Tasks for this exercise =
A - List every food or drink the article on the Standard High Line's outdoor diner names.
B - Please duplicate the part of the article on the Standard High Line's outdoor diner starting with "The Standard High Line Greets" and going on through "the visual dazzle.".

Text provided =
****************
The Standard High Line Greets Summer With An All-Blue Outdoor Diner
Summer is its own beast for hospitality in New York City. The mischievous weather reinforces a constant zigzag between bone-chilled air-conditioned interiors and the damp-but-vibrant outdoors, all while bars and restaurants are handed down to tourists. In this climate, hotels justifiably seek ways to standout, and unsurprisingly, smartly quirky design promises the visual dazzle.
The Standard High Line responds to the season’s breezy needs with the blue-washed outdoor Soda Shop. Perched right beneath the iconoclastic elevated park, the 1950s-inspired retro fitting offers hotel and outside guests the pillars of a typical diner menu, decked with essentials such as tuna melt and banana split, in the Ennead Architects-designed hotel’s public plaza. New York-based studio Bednark oversaw the design for the on-point visuals after their collaboration last winter for a food and beverage installation in the spirit of British countryside cottages.
Savor Soda Pops At The Standard High Line’s Outdoor Diner

The initial brief from the Standard’s Director of Marketing and Culture Christian Parker for a diner style all-American eatery led to what Bednark’s Luke Perrin calls a “Jetsons-meets-Marty McFly nostalgia, combined with the classic stainless steel and aluminum diners inspired by NASA’s Apollo era.” Perrin attributes their specific vision partially to “the private industry currently reigniting interest in space.”
****************
Supplied material =

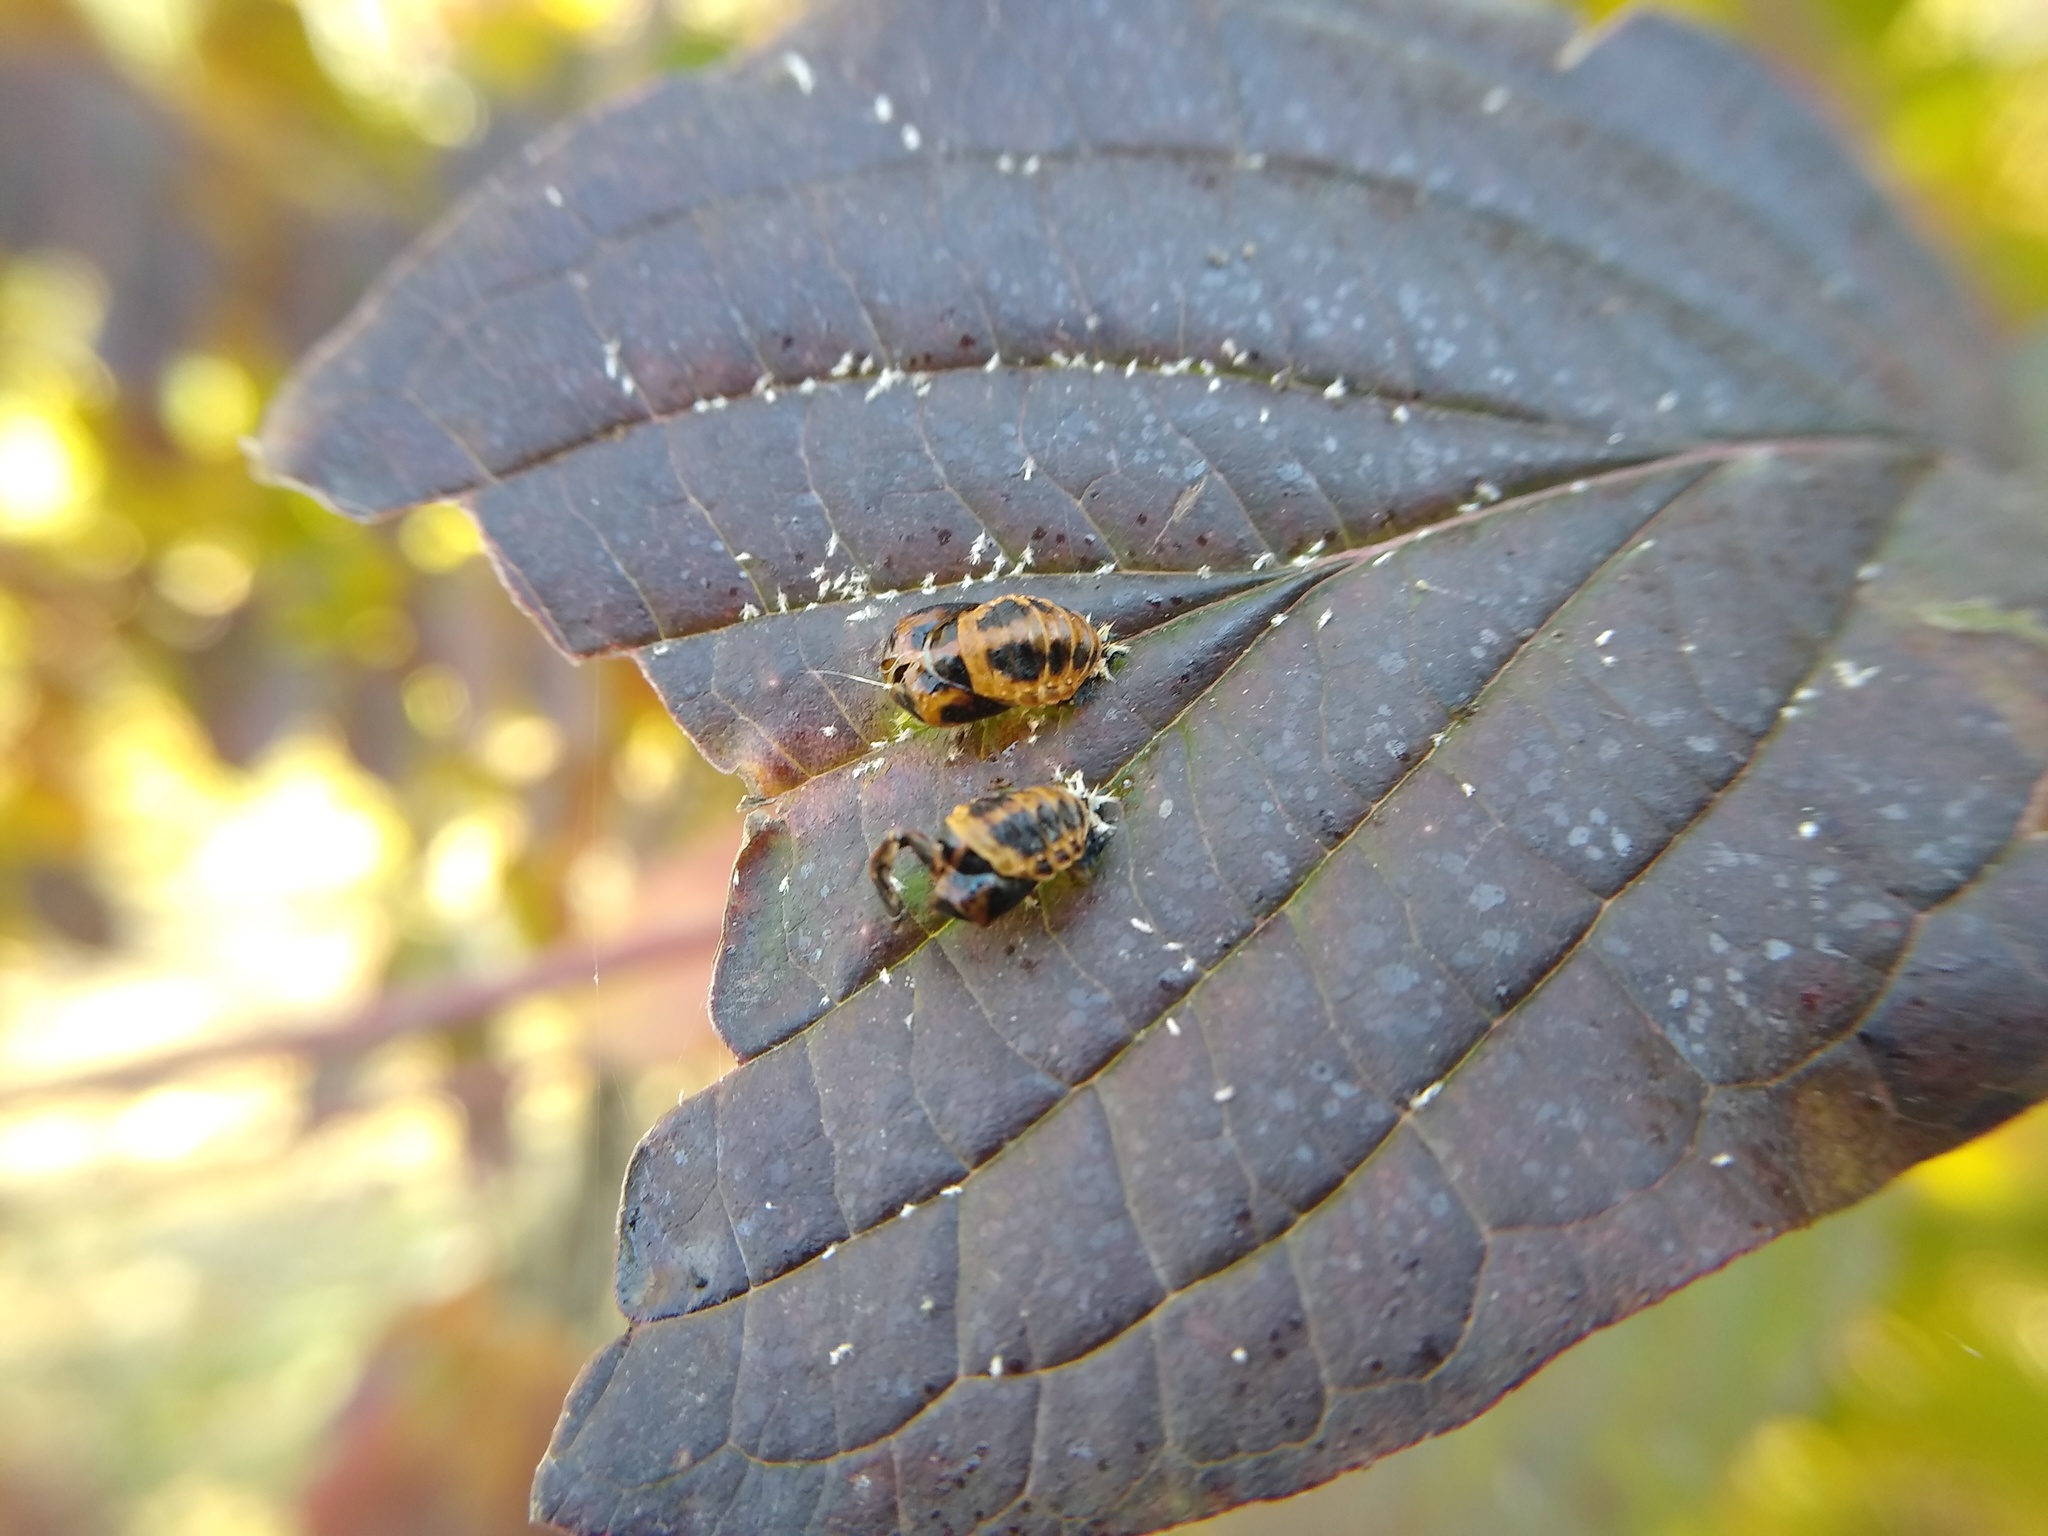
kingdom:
****************
Results in order =
A -
tuna melt
banana split
soda pops

B -
The Standard High Line Greets Summer With An All-Blue Outdoor Diner
Summer is its own beast for hospitality in New York City. The mischievous weather reinforces a constant zigzag between bone-chilled air-conditioned interiors and the damp-but-vibrant outdoors, all while bars and restaurants are handed down to tourists. In this climate, hotels justifiably seek ways to standout, and unsurprisingly, smartly quirky design promises the visual dazzle.